WHAT THE TASK REQUIRES |
Only the lines below between the ones containing "neck: (339, 241)" and "left eye: (609, 280)", inclusive, are to be reproduced, each exactly as it stands.
....
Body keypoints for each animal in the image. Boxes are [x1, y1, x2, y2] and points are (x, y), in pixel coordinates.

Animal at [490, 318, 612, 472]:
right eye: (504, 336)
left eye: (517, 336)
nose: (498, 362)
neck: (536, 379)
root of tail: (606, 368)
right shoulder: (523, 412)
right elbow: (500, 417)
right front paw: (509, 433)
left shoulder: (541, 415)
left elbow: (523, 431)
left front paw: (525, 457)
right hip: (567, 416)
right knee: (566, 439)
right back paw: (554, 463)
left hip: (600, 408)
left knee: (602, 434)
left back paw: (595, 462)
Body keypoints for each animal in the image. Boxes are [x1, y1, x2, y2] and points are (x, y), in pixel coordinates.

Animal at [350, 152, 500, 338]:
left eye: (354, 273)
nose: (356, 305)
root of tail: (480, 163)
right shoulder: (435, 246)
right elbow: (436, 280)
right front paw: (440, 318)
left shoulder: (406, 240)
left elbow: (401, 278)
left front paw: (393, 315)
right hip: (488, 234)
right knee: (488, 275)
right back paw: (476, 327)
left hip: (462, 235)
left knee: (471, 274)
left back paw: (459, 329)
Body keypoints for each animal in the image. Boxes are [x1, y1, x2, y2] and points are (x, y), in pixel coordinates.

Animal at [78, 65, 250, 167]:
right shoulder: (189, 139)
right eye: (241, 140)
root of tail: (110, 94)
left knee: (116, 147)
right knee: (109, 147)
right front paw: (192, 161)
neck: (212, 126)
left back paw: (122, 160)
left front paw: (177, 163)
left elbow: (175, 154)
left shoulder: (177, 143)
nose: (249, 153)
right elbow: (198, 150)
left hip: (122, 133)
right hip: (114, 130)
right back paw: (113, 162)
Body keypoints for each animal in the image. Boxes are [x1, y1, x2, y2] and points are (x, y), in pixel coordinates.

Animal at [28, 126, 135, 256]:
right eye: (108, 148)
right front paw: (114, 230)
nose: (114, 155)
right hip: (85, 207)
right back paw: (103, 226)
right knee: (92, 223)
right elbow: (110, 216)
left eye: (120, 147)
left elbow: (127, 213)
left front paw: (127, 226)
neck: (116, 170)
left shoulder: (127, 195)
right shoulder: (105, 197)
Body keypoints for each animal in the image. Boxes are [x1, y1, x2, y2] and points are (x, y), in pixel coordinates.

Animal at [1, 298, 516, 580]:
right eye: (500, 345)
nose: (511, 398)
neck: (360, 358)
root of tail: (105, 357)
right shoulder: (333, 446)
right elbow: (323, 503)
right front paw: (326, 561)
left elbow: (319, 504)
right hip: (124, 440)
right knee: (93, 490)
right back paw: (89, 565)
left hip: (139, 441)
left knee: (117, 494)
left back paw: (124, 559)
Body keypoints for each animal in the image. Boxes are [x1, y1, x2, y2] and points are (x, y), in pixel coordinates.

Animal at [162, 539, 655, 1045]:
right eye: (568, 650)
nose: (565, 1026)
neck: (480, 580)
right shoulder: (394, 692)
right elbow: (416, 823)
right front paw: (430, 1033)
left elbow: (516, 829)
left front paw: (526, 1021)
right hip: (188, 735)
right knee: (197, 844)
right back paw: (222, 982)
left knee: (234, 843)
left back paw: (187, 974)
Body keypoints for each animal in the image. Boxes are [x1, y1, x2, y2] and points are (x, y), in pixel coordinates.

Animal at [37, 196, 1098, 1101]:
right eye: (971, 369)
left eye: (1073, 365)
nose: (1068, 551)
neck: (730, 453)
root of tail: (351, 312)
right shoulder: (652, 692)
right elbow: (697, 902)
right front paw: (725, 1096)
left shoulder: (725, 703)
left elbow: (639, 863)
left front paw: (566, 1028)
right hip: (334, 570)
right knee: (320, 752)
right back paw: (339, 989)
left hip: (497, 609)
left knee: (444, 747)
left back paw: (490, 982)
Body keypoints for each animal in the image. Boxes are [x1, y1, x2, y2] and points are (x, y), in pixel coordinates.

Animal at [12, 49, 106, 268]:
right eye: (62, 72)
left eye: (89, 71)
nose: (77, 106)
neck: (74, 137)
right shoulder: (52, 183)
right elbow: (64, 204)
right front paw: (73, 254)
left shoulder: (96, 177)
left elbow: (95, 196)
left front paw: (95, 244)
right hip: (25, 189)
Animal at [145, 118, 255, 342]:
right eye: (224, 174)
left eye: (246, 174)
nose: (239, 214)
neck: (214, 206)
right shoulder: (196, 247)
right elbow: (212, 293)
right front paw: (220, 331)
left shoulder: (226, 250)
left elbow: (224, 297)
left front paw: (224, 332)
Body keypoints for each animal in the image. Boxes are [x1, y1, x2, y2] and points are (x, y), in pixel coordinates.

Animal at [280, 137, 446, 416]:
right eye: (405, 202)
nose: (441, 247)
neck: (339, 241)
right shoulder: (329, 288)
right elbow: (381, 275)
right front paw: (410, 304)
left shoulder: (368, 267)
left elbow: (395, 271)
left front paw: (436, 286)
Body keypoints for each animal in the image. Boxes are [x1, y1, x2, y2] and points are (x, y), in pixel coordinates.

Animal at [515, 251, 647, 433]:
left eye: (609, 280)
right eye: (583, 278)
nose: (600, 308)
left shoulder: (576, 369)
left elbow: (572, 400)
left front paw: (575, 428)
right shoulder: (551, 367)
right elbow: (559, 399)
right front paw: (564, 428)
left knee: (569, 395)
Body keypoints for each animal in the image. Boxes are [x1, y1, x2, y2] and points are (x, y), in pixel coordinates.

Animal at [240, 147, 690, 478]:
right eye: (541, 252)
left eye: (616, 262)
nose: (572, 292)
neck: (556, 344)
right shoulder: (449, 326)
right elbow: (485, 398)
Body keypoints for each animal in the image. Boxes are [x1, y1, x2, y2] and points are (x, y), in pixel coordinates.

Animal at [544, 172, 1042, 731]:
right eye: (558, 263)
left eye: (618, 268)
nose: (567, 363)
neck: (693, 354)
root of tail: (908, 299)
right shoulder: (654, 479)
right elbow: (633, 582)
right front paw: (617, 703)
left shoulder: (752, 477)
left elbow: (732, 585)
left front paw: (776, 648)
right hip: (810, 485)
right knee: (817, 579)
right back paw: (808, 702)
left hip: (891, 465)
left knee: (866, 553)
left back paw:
....
RESULT OF THE EXERCISE |
neck: (339, 241)
right shoulder: (329, 288)
right elbow: (381, 275)
right front paw: (410, 304)
left shoulder: (368, 267)
left elbow: (395, 271)
left front paw: (436, 286)
Body keypoints for each animal in the image. Boxes are [x1, y1, x2, y2] and points are (x, y), in pixel coordinates.

Animal at [515, 251, 647, 433]:
left eye: (609, 280)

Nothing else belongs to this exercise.